Agroinfiltration of N. benthamiana was performed following the method of Shi et al.66 After 2 days of infiltration, the infiltrated leaves were sprayed with 1 mM D-luciferin (Sigma, 115144–35-9), and kept in the dark for 5 min. The luminescence signal was visualized and recorded using Night SHADE LB 985 system (Berthold, Germany) with a 30 s exposure time, 4 × 4 binning, slow readout, and high gain. Each combination of constructs was repeated for three times with highly similar results.
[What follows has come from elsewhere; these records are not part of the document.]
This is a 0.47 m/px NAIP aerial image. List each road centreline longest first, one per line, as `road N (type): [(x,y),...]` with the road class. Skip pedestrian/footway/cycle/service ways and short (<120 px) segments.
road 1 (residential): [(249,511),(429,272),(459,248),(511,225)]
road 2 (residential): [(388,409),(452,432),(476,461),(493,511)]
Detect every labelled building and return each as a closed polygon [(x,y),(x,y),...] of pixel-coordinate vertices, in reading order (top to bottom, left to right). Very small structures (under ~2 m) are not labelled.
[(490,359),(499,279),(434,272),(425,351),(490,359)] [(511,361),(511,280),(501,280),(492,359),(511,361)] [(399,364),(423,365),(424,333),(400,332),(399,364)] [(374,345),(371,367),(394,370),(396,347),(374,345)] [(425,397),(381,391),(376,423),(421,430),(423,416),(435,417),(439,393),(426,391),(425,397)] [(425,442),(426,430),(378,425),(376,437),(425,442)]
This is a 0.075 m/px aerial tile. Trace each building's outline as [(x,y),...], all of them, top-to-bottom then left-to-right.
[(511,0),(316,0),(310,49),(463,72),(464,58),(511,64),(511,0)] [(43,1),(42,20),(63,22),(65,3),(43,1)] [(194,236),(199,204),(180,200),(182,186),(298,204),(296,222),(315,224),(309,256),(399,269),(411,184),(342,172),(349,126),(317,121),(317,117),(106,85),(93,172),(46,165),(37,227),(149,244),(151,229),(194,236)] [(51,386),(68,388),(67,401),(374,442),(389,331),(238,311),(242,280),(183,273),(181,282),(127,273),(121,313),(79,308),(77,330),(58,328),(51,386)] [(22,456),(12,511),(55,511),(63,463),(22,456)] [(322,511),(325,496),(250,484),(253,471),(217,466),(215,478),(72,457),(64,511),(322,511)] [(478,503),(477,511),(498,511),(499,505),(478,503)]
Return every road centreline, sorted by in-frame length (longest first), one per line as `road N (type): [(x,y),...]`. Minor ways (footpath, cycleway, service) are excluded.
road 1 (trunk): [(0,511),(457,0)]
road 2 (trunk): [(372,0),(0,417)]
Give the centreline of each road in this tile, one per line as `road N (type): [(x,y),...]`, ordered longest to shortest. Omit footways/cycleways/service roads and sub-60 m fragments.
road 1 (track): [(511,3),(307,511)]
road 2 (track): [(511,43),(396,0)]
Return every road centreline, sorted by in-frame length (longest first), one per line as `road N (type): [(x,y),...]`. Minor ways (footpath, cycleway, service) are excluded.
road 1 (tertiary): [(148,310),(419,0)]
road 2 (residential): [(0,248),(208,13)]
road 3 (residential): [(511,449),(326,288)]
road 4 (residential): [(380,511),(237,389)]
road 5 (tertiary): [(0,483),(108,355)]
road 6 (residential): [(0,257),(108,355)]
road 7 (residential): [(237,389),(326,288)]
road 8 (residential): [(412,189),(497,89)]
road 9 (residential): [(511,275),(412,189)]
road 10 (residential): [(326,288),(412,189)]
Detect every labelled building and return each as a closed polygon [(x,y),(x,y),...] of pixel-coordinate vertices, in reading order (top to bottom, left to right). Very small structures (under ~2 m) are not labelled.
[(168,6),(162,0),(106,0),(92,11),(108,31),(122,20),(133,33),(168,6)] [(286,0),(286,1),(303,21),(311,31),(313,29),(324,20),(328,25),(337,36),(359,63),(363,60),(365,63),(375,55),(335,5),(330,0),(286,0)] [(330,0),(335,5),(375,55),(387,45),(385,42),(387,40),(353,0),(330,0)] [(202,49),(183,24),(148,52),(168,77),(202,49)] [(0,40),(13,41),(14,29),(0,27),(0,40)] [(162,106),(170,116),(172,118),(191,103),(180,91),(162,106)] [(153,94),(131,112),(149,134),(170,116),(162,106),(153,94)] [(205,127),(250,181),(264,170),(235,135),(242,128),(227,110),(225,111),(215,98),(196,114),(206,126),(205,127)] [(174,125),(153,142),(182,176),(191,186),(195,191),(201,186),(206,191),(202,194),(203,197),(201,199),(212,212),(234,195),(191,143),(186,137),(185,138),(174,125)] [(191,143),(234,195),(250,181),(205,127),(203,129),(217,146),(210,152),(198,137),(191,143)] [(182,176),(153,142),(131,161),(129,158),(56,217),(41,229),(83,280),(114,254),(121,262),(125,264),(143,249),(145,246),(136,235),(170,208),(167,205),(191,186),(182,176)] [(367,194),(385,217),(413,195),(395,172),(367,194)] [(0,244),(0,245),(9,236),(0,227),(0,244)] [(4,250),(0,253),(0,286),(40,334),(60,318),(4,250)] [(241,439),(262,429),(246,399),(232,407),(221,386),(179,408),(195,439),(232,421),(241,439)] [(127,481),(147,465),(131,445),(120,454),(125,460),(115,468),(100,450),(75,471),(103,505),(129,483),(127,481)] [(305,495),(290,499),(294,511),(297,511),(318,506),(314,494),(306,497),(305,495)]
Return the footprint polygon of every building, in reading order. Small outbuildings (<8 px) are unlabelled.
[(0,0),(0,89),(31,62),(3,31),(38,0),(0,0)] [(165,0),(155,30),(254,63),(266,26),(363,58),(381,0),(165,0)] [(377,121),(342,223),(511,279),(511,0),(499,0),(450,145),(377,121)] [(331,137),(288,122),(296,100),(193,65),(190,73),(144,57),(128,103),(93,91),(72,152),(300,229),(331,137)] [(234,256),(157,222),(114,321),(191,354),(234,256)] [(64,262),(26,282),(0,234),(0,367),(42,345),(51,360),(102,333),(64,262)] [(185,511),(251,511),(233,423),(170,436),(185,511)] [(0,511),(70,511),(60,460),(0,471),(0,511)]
Bimolecular fluorescence complementation assay
For interaction analysis of CRY1 and HsfA1d, a bimolecular fluorescence complementation (BiFC) experiment was executed in leaf mesophyll protoplast of Arabidopsis. HsfA1d, CRY1 and HY5 genes were amplified from Arabidopsis cDNA and HsfA1d and CRY1 were inserted into the site Xho I-Hind III of PNYFP and PCYFP, respectively, to get PNYFP-CaMV35S::CRY1-nYFP (CRY1-nYFP) and PCYFP-CaMV35S::HsfA1d-cYFP (HsfA1d-cYFP). HY5 was cloned to the site Xba I-BamH I of pUC-CaMV35S:mCherry to get pUC-CaMV35S::HY5-mCherry (HY5-mCherry). HY5-mCherry was co-introduced into Arabidopsis protoplast with CRY1-nYFP and HsfA1d-cYFP as a nuclear maker. Preparation and transfection of Arabidopsis protoplast please refer to Wu. et al.67 Fluorescence signal were captured with Zeiss LSM710 confocal microscope. Wavelengths for excitation and emission were 488 nm and 525 nm for YFP, and 580 nm and 610 nm for mCherry.
QUANTIFICATION AND STATISTICAL ANALYSIS
GraphPad Prism 8 was used for all statistical analyses. Three independent parallel experiments were performed with similar results. Values were Means ± SD. p < 0.05 was considered to be statistically significant. Unless otherwise specified, the student t-test was used to determine the significance of the difference. All the Arabidopsis lines used in this study were Col-0 background, except as otherwise indicated.